▶ What this task involves:
Rewrite the records below, changing "Router" to "WLAN-Router" everywhere it occurs and keeping all other text the same. Leave out the pictures.

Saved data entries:
########################################

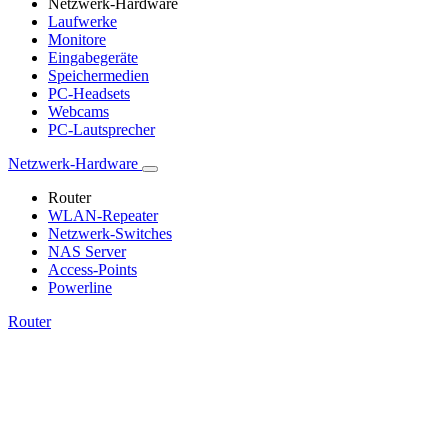
Netzwerk-Hardware
Laufwerke
Monitore
Eingabegeräte
Speichermedien
PC-Headsets
Webcams
PC-Lautsprecher
Netzwerk-Hardware
Router
WLAN-Repeater
Netzwerk-Switches
NAS Server
Access-Points
Powerline
Router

########################################

▶ Written answer:
Netzwerk-Hardware
Laufwerke
Monitore
Eingabegeräte
Speichermedien
PC-Headsets
Webcams
PC-Lautsprecher
Netzwerk-Hardware
WLAN-Router
WLAN-Repeater
Netzwerk-Switches
NAS Server
Access-Points
Powerline
WLAN-Router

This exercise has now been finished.